_EXERCISE DETAILS_. Leave the pictures out. Transcribe exactly every line from the start of the records through the one containing "index dip: (231, 179)".

[Skeletal landmark data]

%%

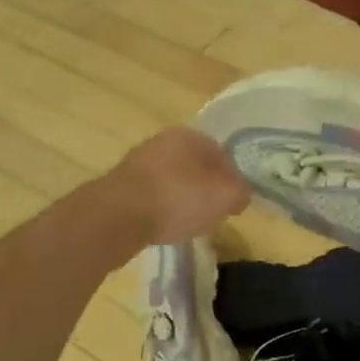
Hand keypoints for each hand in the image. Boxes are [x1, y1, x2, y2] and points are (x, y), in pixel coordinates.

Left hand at [106, 127, 251, 244]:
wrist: (119, 215)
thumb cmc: (179, 198)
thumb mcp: (225, 196)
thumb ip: (240, 192)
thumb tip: (239, 194)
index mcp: (189, 135)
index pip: (221, 153)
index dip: (231, 179)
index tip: (233, 203)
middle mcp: (161, 141)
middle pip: (194, 166)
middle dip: (204, 188)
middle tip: (211, 213)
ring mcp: (137, 162)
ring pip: (171, 180)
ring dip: (180, 199)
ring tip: (186, 223)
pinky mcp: (120, 186)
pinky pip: (151, 196)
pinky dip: (159, 209)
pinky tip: (162, 225)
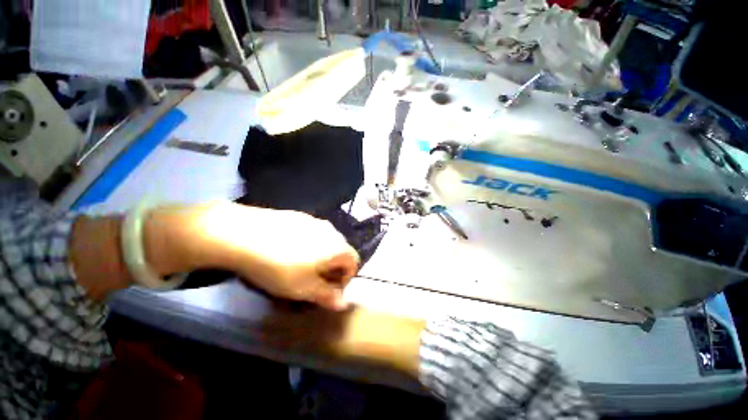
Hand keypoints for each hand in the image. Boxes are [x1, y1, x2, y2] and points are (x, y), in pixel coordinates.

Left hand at [146, 202, 359, 310]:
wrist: (242, 234)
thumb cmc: (277, 266)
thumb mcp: (302, 288)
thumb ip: (326, 295)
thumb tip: (344, 303)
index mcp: (336, 246)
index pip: (354, 261)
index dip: (346, 278)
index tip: (329, 289)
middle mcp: (330, 230)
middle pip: (340, 250)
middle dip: (332, 267)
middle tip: (314, 279)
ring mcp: (314, 221)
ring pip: (325, 241)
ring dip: (320, 255)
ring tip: (299, 265)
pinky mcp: (298, 216)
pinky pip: (311, 232)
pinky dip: (308, 243)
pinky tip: (287, 249)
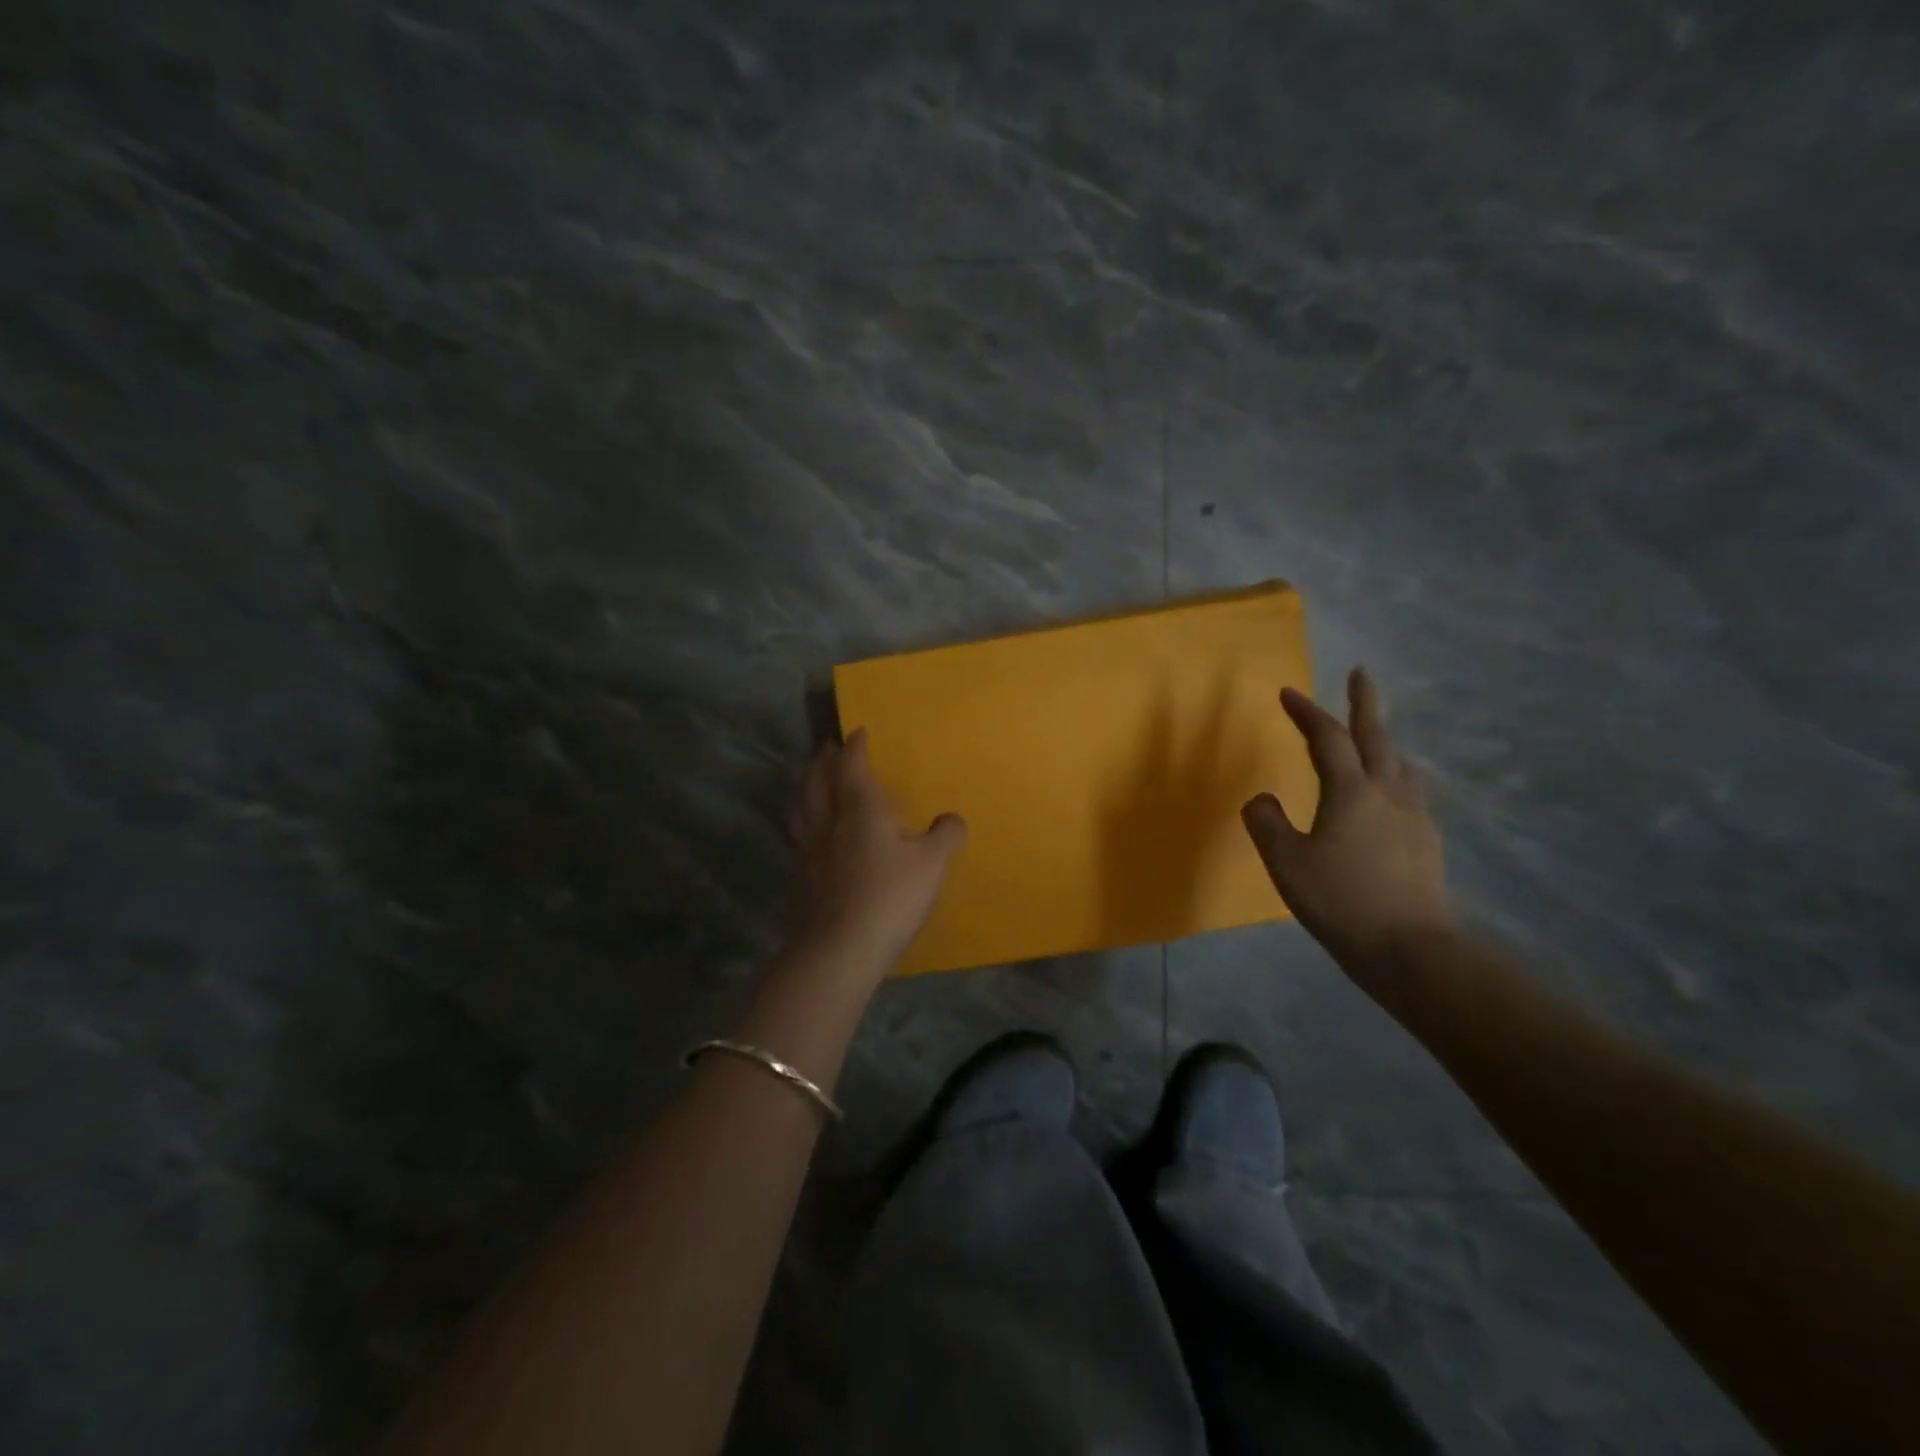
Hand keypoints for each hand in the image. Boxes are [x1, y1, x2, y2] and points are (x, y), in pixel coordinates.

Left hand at [785, 730, 965, 980]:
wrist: (840, 948)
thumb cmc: (891, 897)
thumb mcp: (932, 864)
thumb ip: (945, 835)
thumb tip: (952, 818)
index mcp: (860, 809)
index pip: (853, 766)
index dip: (855, 746)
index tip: (858, 732)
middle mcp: (829, 820)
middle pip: (817, 779)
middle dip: (823, 759)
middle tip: (827, 746)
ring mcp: (808, 848)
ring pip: (800, 804)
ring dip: (805, 783)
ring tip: (809, 778)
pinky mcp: (799, 874)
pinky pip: (796, 832)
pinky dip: (800, 817)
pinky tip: (807, 829)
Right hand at [1241, 668, 1451, 967]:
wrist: (1409, 948)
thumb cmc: (1339, 899)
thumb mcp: (1286, 861)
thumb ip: (1266, 823)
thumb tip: (1262, 800)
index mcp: (1351, 791)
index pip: (1327, 738)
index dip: (1307, 712)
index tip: (1287, 692)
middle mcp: (1388, 793)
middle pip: (1377, 736)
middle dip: (1365, 702)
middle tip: (1361, 673)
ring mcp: (1415, 816)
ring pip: (1400, 763)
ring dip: (1385, 740)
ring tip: (1375, 737)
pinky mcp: (1427, 841)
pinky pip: (1410, 792)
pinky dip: (1395, 776)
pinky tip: (1390, 795)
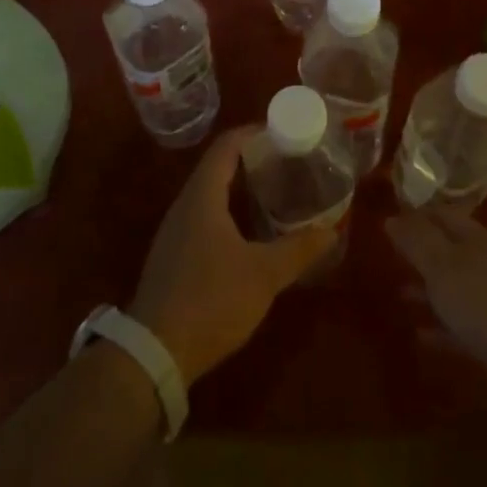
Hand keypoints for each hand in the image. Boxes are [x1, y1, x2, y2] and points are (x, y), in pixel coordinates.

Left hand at [130, 127, 335, 382]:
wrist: (155, 353)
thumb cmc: (211, 300)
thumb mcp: (263, 274)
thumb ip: (298, 249)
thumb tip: (331, 229)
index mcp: (203, 196)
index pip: (227, 146)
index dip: (254, 133)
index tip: (284, 133)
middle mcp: (184, 205)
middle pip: (218, 167)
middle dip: (252, 160)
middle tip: (287, 163)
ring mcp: (175, 231)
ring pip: (210, 194)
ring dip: (239, 187)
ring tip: (274, 193)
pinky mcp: (173, 256)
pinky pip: (203, 217)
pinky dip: (228, 211)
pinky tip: (249, 233)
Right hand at [386, 206, 486, 421]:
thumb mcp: (443, 266)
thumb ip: (416, 242)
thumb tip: (391, 216)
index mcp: (475, 240)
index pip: (441, 215)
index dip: (416, 213)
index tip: (387, 215)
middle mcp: (484, 265)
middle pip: (447, 251)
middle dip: (419, 252)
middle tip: (386, 253)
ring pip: (452, 289)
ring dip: (427, 290)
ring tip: (396, 294)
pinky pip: (459, 328)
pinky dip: (440, 328)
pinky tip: (419, 335)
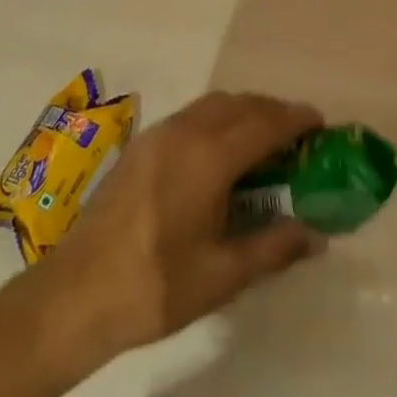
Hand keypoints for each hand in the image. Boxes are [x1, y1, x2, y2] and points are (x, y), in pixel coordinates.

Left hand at [44, 91, 327, 362]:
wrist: (76, 292)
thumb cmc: (155, 286)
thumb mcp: (221, 276)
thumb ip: (273, 247)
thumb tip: (316, 234)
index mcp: (209, 156)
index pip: (264, 123)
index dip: (295, 119)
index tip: (320, 122)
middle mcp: (186, 130)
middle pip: (240, 104)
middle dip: (272, 112)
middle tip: (297, 137)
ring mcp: (160, 132)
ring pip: (214, 104)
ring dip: (244, 112)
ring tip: (263, 143)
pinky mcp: (142, 143)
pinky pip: (193, 114)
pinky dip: (219, 119)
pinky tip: (220, 155)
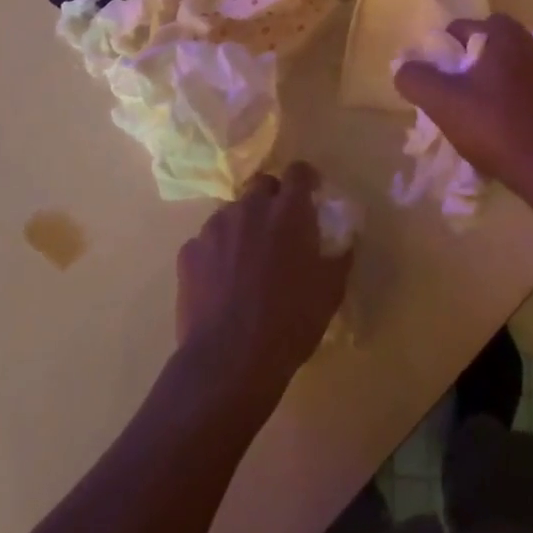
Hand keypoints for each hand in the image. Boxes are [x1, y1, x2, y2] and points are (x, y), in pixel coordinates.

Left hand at [175, 162, 350, 412]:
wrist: (229, 361)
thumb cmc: (289, 323)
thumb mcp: (330, 291)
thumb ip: (339, 255)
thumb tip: (344, 239)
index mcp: (288, 211)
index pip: (298, 172)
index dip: (306, 179)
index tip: (311, 193)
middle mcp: (250, 207)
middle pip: (262, 185)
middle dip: (272, 198)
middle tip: (279, 228)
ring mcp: (215, 227)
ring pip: (232, 212)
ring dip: (243, 225)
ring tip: (247, 260)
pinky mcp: (189, 251)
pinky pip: (207, 241)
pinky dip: (216, 252)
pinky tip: (221, 282)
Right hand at [393, 14, 532, 205]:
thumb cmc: (495, 128)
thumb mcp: (442, 103)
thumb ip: (416, 79)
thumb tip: (402, 67)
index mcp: (506, 37)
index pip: (465, 26)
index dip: (445, 48)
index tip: (438, 76)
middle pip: (492, 44)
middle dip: (472, 62)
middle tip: (456, 91)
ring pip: (515, 66)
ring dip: (498, 80)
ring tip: (481, 110)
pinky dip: (520, 100)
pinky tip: (510, 125)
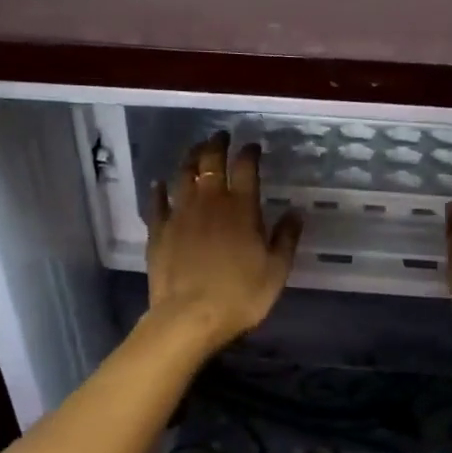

%%

_RESPONSE_.
Hand keypoints for each hand in the image. Boxes are [x1, y1, x2, y2] and points are (x, y), in pixel coordinates.

Left hand at [106, 127, 251, 244]:
wrist: (119, 215)
thumb cmc: (179, 198)
thumb mcp: (225, 196)
thumb ip: (240, 192)
thumb tip: (239, 194)
index mcp: (189, 135)
index pip: (221, 153)
index dip: (231, 179)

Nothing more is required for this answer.